I am waiting at the local rail station
For the next train towards home

The Road To Happiness


It is a commonplace among moralists that you cannot get happiness by pursuing it. This is only true if you pursue it unwisely. Gamblers at Monte Carlo are pursuing money, and most of them lose it instead, but there are other ways of pursuing money, which often succeed. So it is with happiness. If you pursue it by means of drink, you are forgetting the hang-over. Epicurus pursued it by living only in congenial society and eating only dry bread, supplemented by a little cheese on feast days. His method proved successful in his case, but he was a valetudinarian, and most people would need something more vigorous. For most people, the pursuit of happiness, unless supplemented in various ways, is too abstract and theoretical to be adequate as a personal rule of life. But I think that whatever personal rule of life you may choose it should not, except in rare and heroic cases, be incompatible with happiness.
  There are a great many people who have all the material conditions of happiness, i.e. health and a sufficient income, and who, nevertheless, are profoundly unhappy. In such cases it would seem as if the fault must lie with a wrong theory as to how to live. In one sense, we may say that any theory as to how to live is wrong. We imagine ourselves more different from the animals than we are. Animals live on impulse, and are happy as long as external conditions are favorable. If you have a cat it will enjoy life if it has food and warmth and opportunities for an occasional night on the tiles. Your needs are more complex than those of your cat, but they still have their basis in instinct. In civilized societies, especially in English-speaking societies, this is too apt to be forgotten. People propose to themselves some one paramount objective, and restrain all impulses that do not minister to it. A businessman may be so anxious to grow rich that to this end he sacrifices health and private affections. When at last he has become rich, no pleasure remains to him except harrying other people by exhortations to imitate his noble example. Many rich ladies, although nature has not endowed them with any spontaneous pleasure in literature or art, decide to be thought cultured, and spend boring hours learning the right thing to say about fashionable new books that are written to give delight, not to afford opportunities for dusty snobbism.
  If you look around at the men and women whom you can call happy, you will see that they all have certain things in common. The most important of these things is an activity which at most gradually builds up something that you are glad to see coming into existence. Women who take an instinctive pleasure in their children can get this kind of satisfaction out of bringing up a family. Artists and authors and men of science get happiness in this way if their own work seems good to them. But there are many humbler forms of the same kind of pleasure. Many men who spend their working life in the city devote their weekends to voluntary and unremunerated toil in their gardens, and when the spring comes, they experience all the joys of having created beauty.
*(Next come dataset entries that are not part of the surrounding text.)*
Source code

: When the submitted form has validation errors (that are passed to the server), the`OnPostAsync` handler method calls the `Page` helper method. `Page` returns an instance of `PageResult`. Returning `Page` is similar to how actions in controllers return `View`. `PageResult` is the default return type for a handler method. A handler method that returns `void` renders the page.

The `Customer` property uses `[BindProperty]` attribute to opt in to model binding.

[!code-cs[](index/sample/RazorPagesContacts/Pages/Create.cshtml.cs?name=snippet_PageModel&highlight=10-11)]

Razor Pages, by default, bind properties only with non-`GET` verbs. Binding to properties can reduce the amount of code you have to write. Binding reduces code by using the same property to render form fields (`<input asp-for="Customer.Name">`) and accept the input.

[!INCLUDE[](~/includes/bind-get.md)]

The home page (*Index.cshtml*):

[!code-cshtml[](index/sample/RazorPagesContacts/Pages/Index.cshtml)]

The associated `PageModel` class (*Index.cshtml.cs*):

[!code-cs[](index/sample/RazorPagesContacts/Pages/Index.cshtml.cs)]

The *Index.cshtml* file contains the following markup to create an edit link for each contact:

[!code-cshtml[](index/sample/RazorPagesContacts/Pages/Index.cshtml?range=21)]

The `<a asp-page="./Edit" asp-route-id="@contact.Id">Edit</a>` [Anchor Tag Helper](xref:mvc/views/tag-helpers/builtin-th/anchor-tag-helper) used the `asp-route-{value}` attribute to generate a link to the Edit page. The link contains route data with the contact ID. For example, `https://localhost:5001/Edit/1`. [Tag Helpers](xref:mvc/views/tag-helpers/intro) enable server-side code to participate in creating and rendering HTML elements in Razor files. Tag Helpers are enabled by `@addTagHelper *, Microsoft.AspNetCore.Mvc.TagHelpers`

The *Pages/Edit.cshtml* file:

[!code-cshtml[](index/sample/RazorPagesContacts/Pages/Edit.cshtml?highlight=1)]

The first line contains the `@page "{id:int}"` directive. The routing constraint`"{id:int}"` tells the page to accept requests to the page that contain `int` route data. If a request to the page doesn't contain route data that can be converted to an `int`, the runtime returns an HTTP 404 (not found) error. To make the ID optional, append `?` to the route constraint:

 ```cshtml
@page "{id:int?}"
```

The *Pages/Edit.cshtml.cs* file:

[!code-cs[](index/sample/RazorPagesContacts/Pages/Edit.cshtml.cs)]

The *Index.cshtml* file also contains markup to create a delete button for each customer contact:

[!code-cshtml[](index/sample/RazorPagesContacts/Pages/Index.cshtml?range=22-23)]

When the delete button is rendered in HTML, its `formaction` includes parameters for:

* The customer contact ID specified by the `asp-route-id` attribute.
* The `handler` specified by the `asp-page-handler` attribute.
  The whole subject of happiness has, in my opinion, been treated too solemnly. It had been thought that man cannot be happy without a theory of life or a religion. Perhaps those who have been rendered unhappy by a bad theory may need a better theory to help them to recovery, just as you may need a tonic when you have been ill. But when things are normal a man should be healthy without a tonic and happy without a theory. It is the simple things that really matter. If a man delights in his wife and children, has success in work, and finds pleasure in the alternation of day and night, spring and autumn, he will be happy whatever his philosophy may be. If, on the other hand, he finds his wife fateful, his children's noise unendurable, and the office a nightmare; if in the daytime he longs for night, and at night sighs for the light of day, then what he needs is not a new philosophy but a new regimen----a different diet, or more exercise, or what not.
  Man is an animal, and his happiness depends on his physiology more than he likes to think. This is a humble conclusion, but I cannot make myself disbelieve it. Unhappy businessmen, I am convinced, would increase their happiness more by walking six miles every day than by any conceivable change of philosophy.